Many Chinese luxury shoppers are “in stages of discovery,” said Yuval Atsmon, a McKinsey partner in London.

While luxury brands invest in educating shoppers globally, they go a step further in China. As the country’s middle class expands, some are making their first purchases from Gucci or LVMH Moet Hennessy Louis Vuitton SA. High-end department store Lane Crawford runs personal styling and concierge teams, where customers can make appointments to pick an outfit for a special occasion or even for an image makeover.

Socialist Uniforms

Many European consumers grew up with an affinity for brands their parents and grandparents trusted, while Chinese shoppers have no such tradition to rely on, said Angelica Cheung, editor-in-chief of Vogue China.

“Grandmothers and mothers grew up wearing socialist uniforms,” she said. “People cannot tell the difference in quality, and the level of sophistication.”

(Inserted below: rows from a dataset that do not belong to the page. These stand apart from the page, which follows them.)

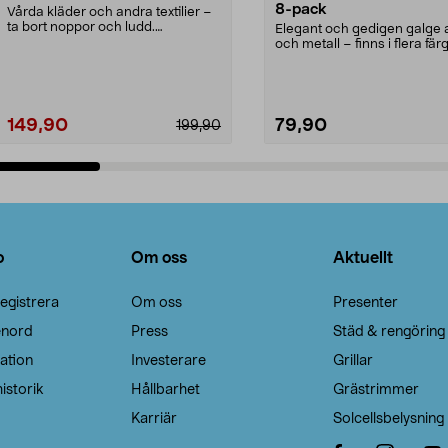
8-pack
Vårda kläder och andra textilier –
ta bort noppor och ludd.
Elegant och gedigen galge a
Noppborttagaren fräs...
och metall – finns i flera färg
Galge med sv...
149,90
79,90
199,90
Lägg i varukorg
Lägg i varukorg
o
Om oss
Aktuellt
egistrera
Om oss
Presenter
enord
Press
Städ & rengöring
ation
Investerare
Grillar
istorik
Hållbarhet
Grästrimmer
Karriär
Solcellsbelysning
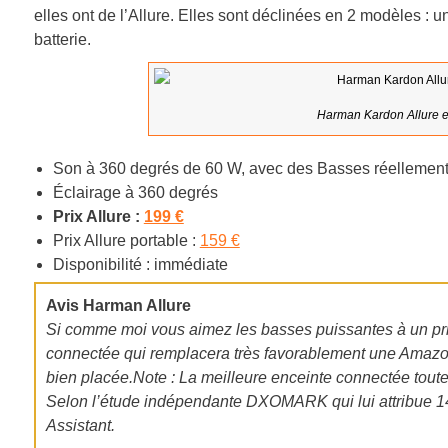
elles ont de l’Allure. Elles sont déclinées en 2 modèles : u
batterie.
Harman Kardon Allure et
Son à 360 degrés de 60 W, avec des Basses réellement
Éclairage à 360 degrés
Prix Allure :
199 €
Prix Allure portable :
159 €
Disponibilité : immédiate
Avis Harman Allure
Si comme moi vous aimez les basses puissantes à un prix
connectée qui remplacera très favorablement une Amazon 
bien placée.
Note : La meilleure enceinte connectée toute 
Selon l’étude indépendante DXOMARK qui lui attribue 14
Assistant.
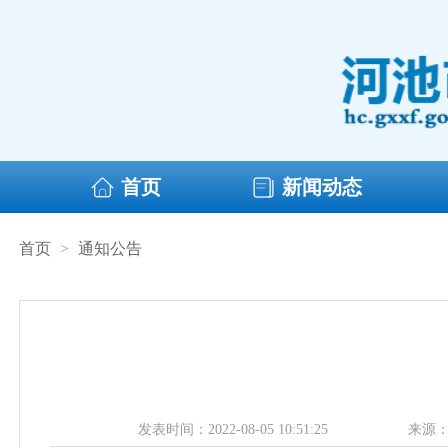
首页
新闻动态
首页
>
通知公告
发表时间：2022-08-05 10:51:25
来源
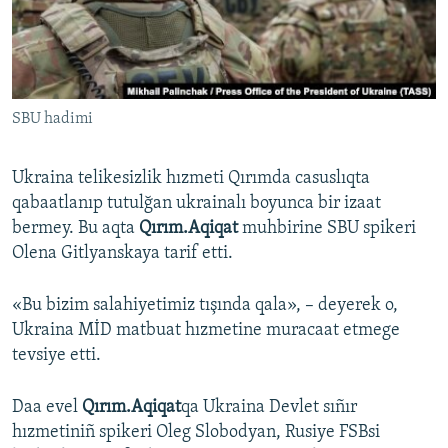
Русский
Українською
SBU hadimi
QOŞULIÑIZ!
Ukraina telikesizlik hızmeti Qırımda casuslıqta
qabaatlanıp tutulğan ukrainalı boyunca bir izaat
RFE/RS bütün saytları
bermey. Bu aqta
Qırım.Aqiqat
muhbirine SBU spikeri
Olena Gitlyanskaya tarif etti.
«Bu bizim salahiyetimiz tışında qala», – deyerek o,
Ukraina MİD matbuat hızmetine muracaat etmege
tevsiye etti.
Daa evel
Qırım.Aqiqat
qa Ukraina Devlet sıñır
hızmetiniñ spikeri Oleg Slobodyan, Rusiye FSBsi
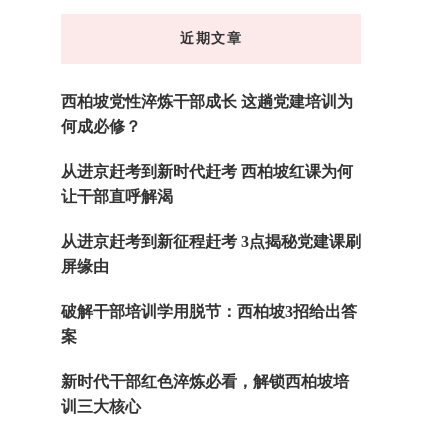
东
近期文章
西
吗?
西柏坡党性淬炼干部成长 这趟党建培训为
何成必修？
从进京赶考到新时代赶考 西柏坡红课为何
让干部直呼解渴
从进京赶考到新征程赶考 3点揭秘党建课刷
屏缘由
破解干部培训学用脱节：西柏坡3招给出答
案
新时代干部红色淬炼必看，解锁西柏坡培
训三大核心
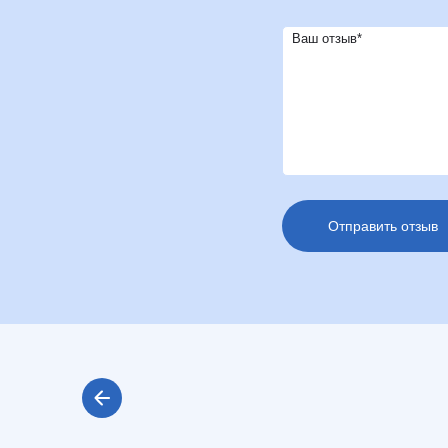
Ваш отзыв*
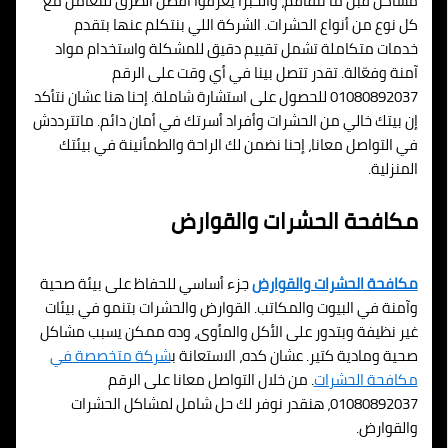
مشاكل قبل ما تتفاقم، والخبرا يعرفوا أفضل الطرق للتعامل مع
كل نوع من أنواع الحشرات. الشركة اللي بنتكلم عنها بتقدم
خدمات متكاملة تشمل تقييم دقيق للمشكلة واستخدام مواد
آمنة وفعّالة. تقدر تتصل بينا في أي وقت على الرقم
01080892037 للحصول على استشارة شاملة. إحنا هنا عشان نتأكد
إن بيتك خالي من الحشرات وأفراد أسرتك في أمان دائم. ماتترددش
في التواصل معانا، إحنا نضمن لك الراحة والطمأنينة في بيئتك
المنزلية.
مكافحة الحشرات والقوارض
مكافحة الحشرات والقوارض
جزء أساسي للحفاظ على بيئة صحية
وآمنة في البيوت والمكاتب. القوارض والحشرات بتنمو في بيئات
غير نظيفة وبتدور على الأكل والمأوى، وده ممكن يسبب مشاكل
صحية ومادية كتير. عشان كده، الاستعانة ب
شركة متخصصة في
مكافحة الحشرات
. من خلال التواصل معانا على الرقم
01080892037، هنقدر نوفر لك حل شامل لمشاكل الحشرات
والقوارض.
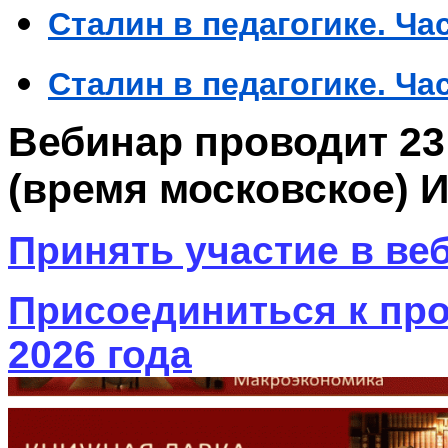
Сталин в педагогике. Час
Сталин в педагогике. Час
Вебинар проводит 23 м
(время московское) 
Принять участие в ве
Присоединиться к про
2026 года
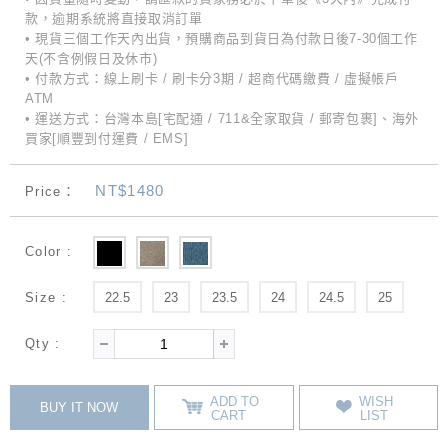
款，逾期系統將直接取消訂單
• 現貨三個工作天內出貨，預購商品到貨日為付款日後7-30個工作
天(不含例假日及休市)
• 付款方式：線上刷卡 / 刷卡分3期 / 超商代碼繳費 / 虛擬帳戶
ATM
• 運送方式：台灣本島[宅配通 / 711&全家取貨 / 郵寄包裹]、海外
買家[順豐到付運費 / EMS]
NT$1480
Price：
Color :
Size :
22.5
23
23.5
24
24.5
25
Qty :
ADD TO
WISH
BUY IT NOW
CART
LIST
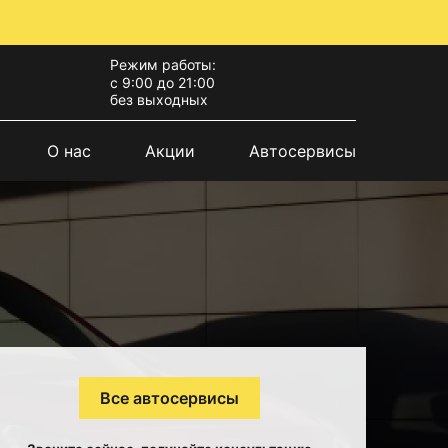
Режим работы:
с 9:00 до 21:00
без выходных
О нас
Акции
Автосервисы
Все автосервисы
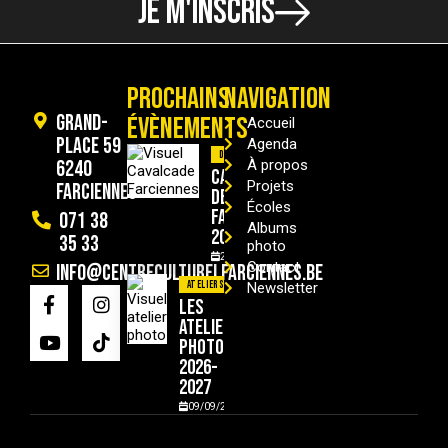
JE M'INSCRIS
PROCHAINS
NAVIGATION
Grand-
ÉVÈNEMENTS
Accueil
Place 59
Agenda
Divers
6240
À propos
Cavalcade
Projets
Farciennes
de
Écoles
Farciennes
071 38
Albums
2026
35 33
photo
29/08/2026
Contact
info@centreculturelfarciennes.be
Ateliers
Newsletter
Les
ateliers
photo
2026-
2027
09/09/2026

As wine shops mushroom across Shanghai, Sarment Wine is differentiating itself with classes that teach potential shoppers how to pair wines with foods and distinguish among varietals, vintages and regions.

Stephen Su, a 30-year-old project manager at a construction company in Shanghai, noted that China has come a long way since the days when mixing wine with Sprite was popular. On a recent weekday evening he listened attentively as Jean-Marie Pratt, a former head sommelier for chef Gordon Ramsay in London, extolled the pleasures of pairing a New Zealand Pinot Noir with Peking duck.

“You can’t learn much about wine on your own,” said Su, surrounded by other professionals reading booklets on wine. “You need to discuss it in a group setting. It not only helps your knowledge, it enhances the experience.”